Federal Judge Rules for Dying Girl Needing Lung Transplant

(Image Credit: Courtesy Murnaghan Family)

A federal judge has ordered Health and Human Services Secretary Kathleen Sebelius to allow a 10-year-old girl to receive a lung transplant sooner than required.

The injunction is preliminary, and the judge will reconsider it at a hearing a week from Friday, June 14.

Sarah Murnaghan, a 10-year-old girl in Pennsylvania, is awaiting a lung donation that could save her life. Without it, Sarah could die of cystic fibrosis in weeks. Because of a little-known organ-donation rule that, for adult donations, adult recipients must take precedence over children younger 12, it will take significantly longer for Sarah to receive a lung.

If Sarah were 12, the severity of her condition would place her high on the list of adults awaiting lung donations.

Her parents have pressed the Health and Human Services secretary to waive the rule in their daughter's case.

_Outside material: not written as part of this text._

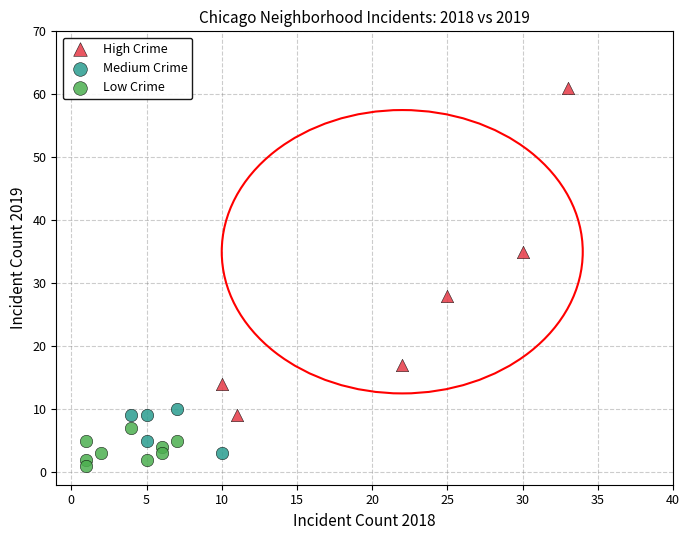

Which series contains the highest Y value?

High Crime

Sebelius has resisted.

At a budget hearing this week, Republicans on the House Education and the Workforce Committee begged Sebelius to waive the rule, protesting that a modified adult lung could save Sarah's life and that there is no medical reason for her to receive one ahead of adults.

Sebelius told them that 40 adults in Pennsylvania are also waiting for a lung, and that some children in the same hospital where Sarah is being treated might also die without a transplant.

"This is an incredibly agonizing situation where someone lives, and someone dies," Sebelius said.

The secretary has ordered an HHS review of the lung-transplant policy.

But a federal judge in the Eastern District of Pennsylvania has ordered that Sebelius "immediately" suspend HHS policy in Sarah's case. From Judge Michael M. Baylson's order, handed down today:

The Plaintiffs contend, inter alia, that the Under 12 Rule violates the command of the National Organ Transplant Act of 1984, 42 U.S.C. § 274(b)(2) that the system for allocating donated organs be "equitable" and address "the unique health care needs of children" as well as the Secretary's own regulation, 42 C.F.R. § 121.8(b), which requires OPTN's policies to give greatest consideration to allocating organs based on medical urgency, and that the Secretary's refusal to set aside the Under 12 Rule to protect the very few children nationally who are subject to it, despite evidence showing that the Rule discriminates against children and serves no purpose, is arbitrary, capricious, and an abuse of discretion. AND NOW, having considered the matter, including the Declarations of Sharon Ruddock and Arthur Baines, it is hereby ordered that the motion for a TRO is granted and that the Secretary shall direct the OPTN to immediately cease application of the Under 12 Rule as to Sarah Murnaghan so that she can be considered for receipt of donated lungs from adults based on the medical severity of her condition as compared to the medical severity of persons over 12 in the OPTN system. This Order shall remain in effect unless and until the Court orders otherwise at the conclusion of the hearing on a preliminary injunction.

Pennsylvania's Republican Gov. Tom Corbett had sent a letter to HHS seeking a suspension of the policy in Sarah's case. After the ruling, he encouraged Pennsylvanians to become organ donors.

"Sarah Murnaghan's story is a reminder of the gift Pennsylvanians can provide to so many children and adults in need of a transplant," Corbett said in a written statement.

"It only takes 30 seconds to choose to become an organ donor. More than 4.4 million Pennsylvanians have said 'Yes' to organ and tissue donation, but there is a need for greater involvement."